- Mooreville
- Interactive map of Mooreville
- Coordinates: 41°05′56″S 145°51′54″E﻿ / ﻿41.099°S 145.865°E
- Country: Australia
- State: Tasmania
- Region: North-west and west
- City: Burnie
- LGA: City of Burnie;
- Location: 7 km (4.3 mi) SW of Burnie;

Government
- • State electorate: Braddon;
- • Federal division: Braddon;

Population
- • Total: 303 (2016)
- Postcode: 7321
Suburbs around Mooreville
| Elliott | East Cam | Downlands |
| Elliott | Mooreville | Stowport |
| Highclere | Ridgley | Stowport |

= Mooreville, Tasmania =

Mooreville is a rural residential locality in the local government area (LGA) of Burnie in the North-west and west LGA region of Tasmania. The locality is about 7 km south-west of the town of Burnie. The 2016 census recorded a population of 303 for the state suburb of Mooreville.
While there are some residential allotments, the area is mainly agricultural farming land.

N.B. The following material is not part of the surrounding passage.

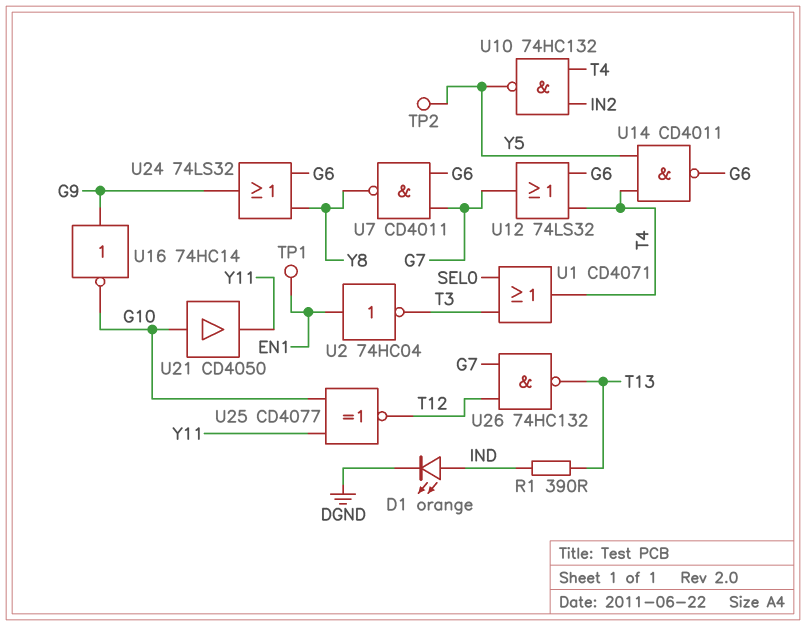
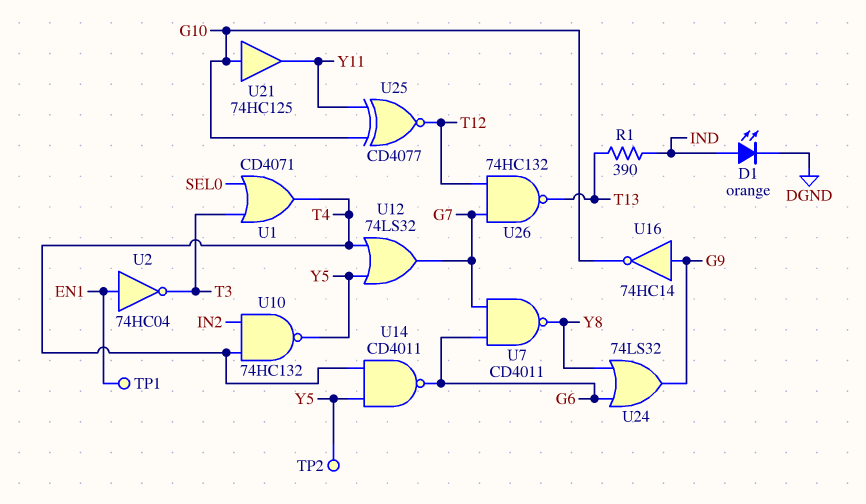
U12: OR 74LS32 (in G6, in T4, out G7) -> OR 74LS32 (in T4, in Y5, out G7)
U21: buffer CD4050 (in G10, out Y11) -> buffer 74HC125 (in G10, out Y11)

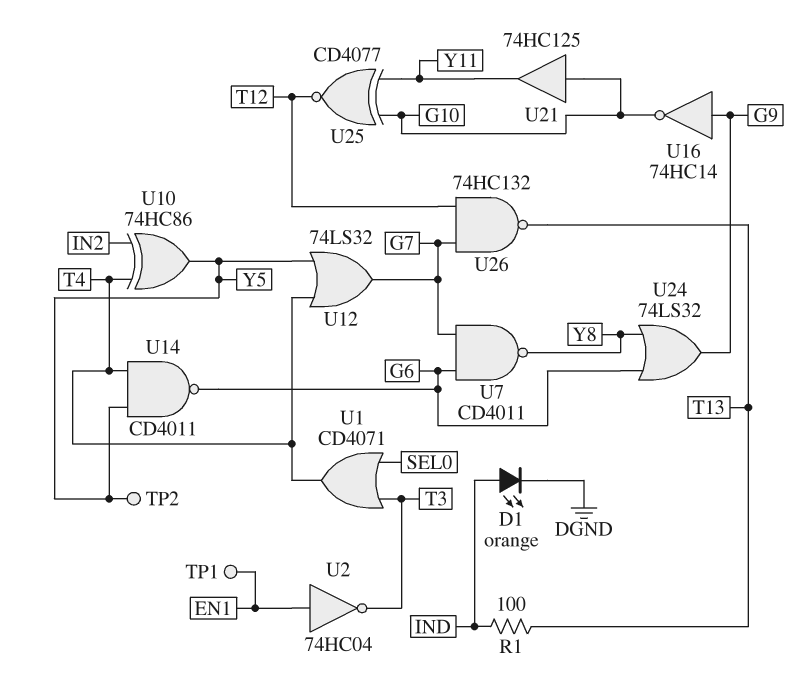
R1: 390 (IND, T13) -> 100 (IND, T13)
U10: NAND 74HC132 (in IN2, in T4, out Y5) -> XOR 74HC86 (in IN2, in T4, out Y5)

Services are located in the neighbouring suburb of East Cam.
The Mooreville Training Track (formerly Armytage) is an equine stud.

There was a former quarry in the area that was proposed to be infilled as land reclamation.

There are a few properties in the area and also in the neighbouring suburb of Ridgley that have exquisite gardens such as
the Emu Valley Rhododendron Garden.

==History==
An early settler in the district, James Munce, named his property "Mooreville" after his parents' estate in England. Mooreville was gazetted as a locality in 1966.

==Geography==
The Emu River forms the south-eastern boundary, and Cooee Creek forms most of the western.

==Road infrastructure==
The B18 route (Ridgley Highway) passes through from south-west to south-east. Route C110 (Mooreville Road) starts at an intersection with B18 on the southern boundary and runs north through the locality.